We sprawled in the grass in the graveyard behind Arlington Abbey, beneath a cobalt sky glittering with rose-gold stars and a full amber moon, enjoying the moment. It was the middle of March but fat-blossomed velvety poppies bobbed in nearby urns, and exotic, trellised roses adorned graves, scenting the night air with indefinable Fae fragrances. A night symphony of crickets and frogs filled the air.

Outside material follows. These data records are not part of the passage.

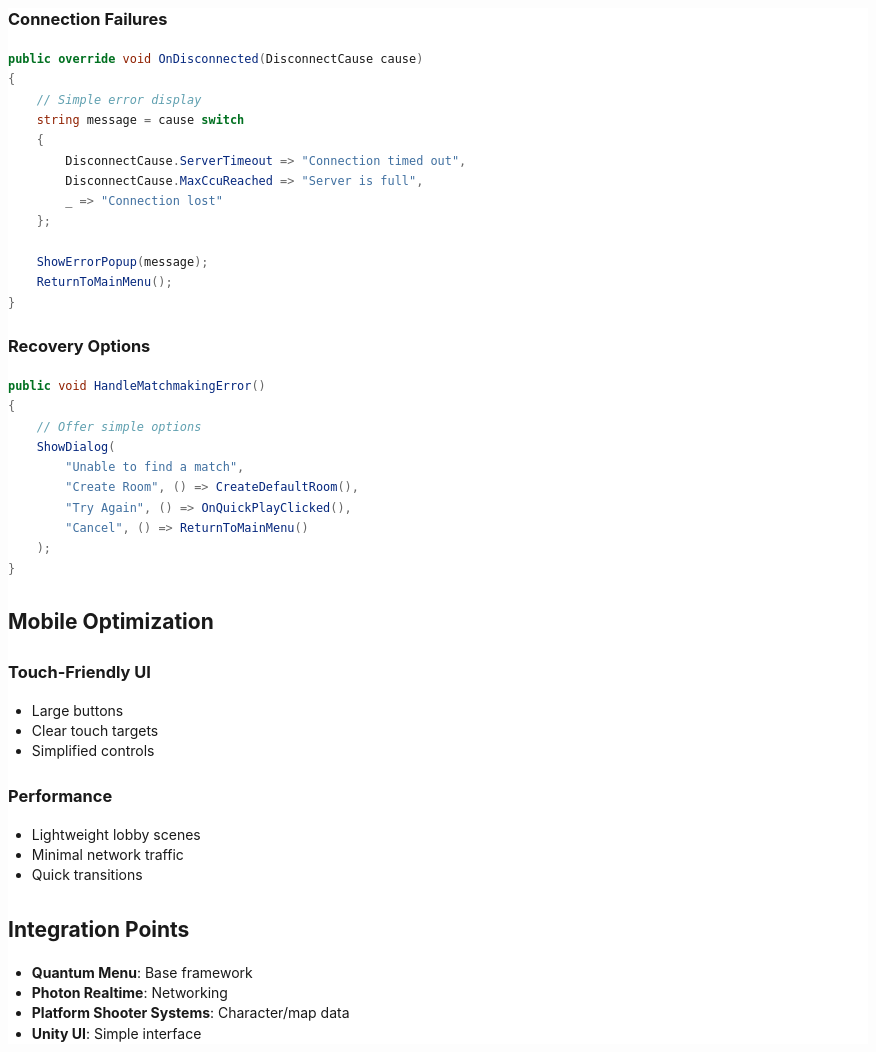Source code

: ### Connection Failures
```csharp
public override void OnDisconnected(DisconnectCause cause)
{
    // Simple error display
    string message = cause switch
    {
        DisconnectCause.ServerTimeout => "Connection timed out",
        DisconnectCause.MaxCcuReached => "Server is full",
        _ => "Connection lost"
    };
    
    ShowErrorPopup(message);
    ReturnToMainMenu();
}
```

### Recovery Options
```csharp
public void HandleMatchmakingError()
{
    // Offer simple options
    ShowDialog(
        "Unable to find a match",
        "Create Room", () => CreateDefaultRoom(),
        "Try Again", () => OnQuickPlayClicked(),
        "Cancel", () => ReturnToMainMenu()
    );
}
```

## Mobile Optimization

### Touch-Friendly UI
- Large buttons
- Clear touch targets
- Simplified controls

### Performance
- Lightweight lobby scenes
- Minimal network traffic
- Quick transitions

## Integration Points

- **Quantum Menu**: Base framework
- **Photon Realtime**: Networking
- **Platform Shooter Systems**: Character/map data
- **Unity UI**: Simple interface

Dublin’s climate had been uncharacteristically mild since the queen of the Fae used the Song of Making to heal our world last November. We’d had no winter; a long, fertile spring had morphed seamlessly into an extraordinary summer, splashed with brilliant Fae colors and new species of plants.

There’d been little peace in my life. I tended to find myself embroiled in one melodrama after the next but, aside from a broken heart that wasn’t healing on the timetable I would have preferred, life was good. I had Shazam, I had friends, I would heal and there was endless potential for new adventures once I did.

Eventually the Hel-Cat squinted a lavender eye open and peered up at me. I caught my breath. There was nothing feral or neurotic in his gaze now, only an ancient wisdom wed to remote, timeless-as-the-stars patience. I’d learned to listen carefully when he looked at me like this.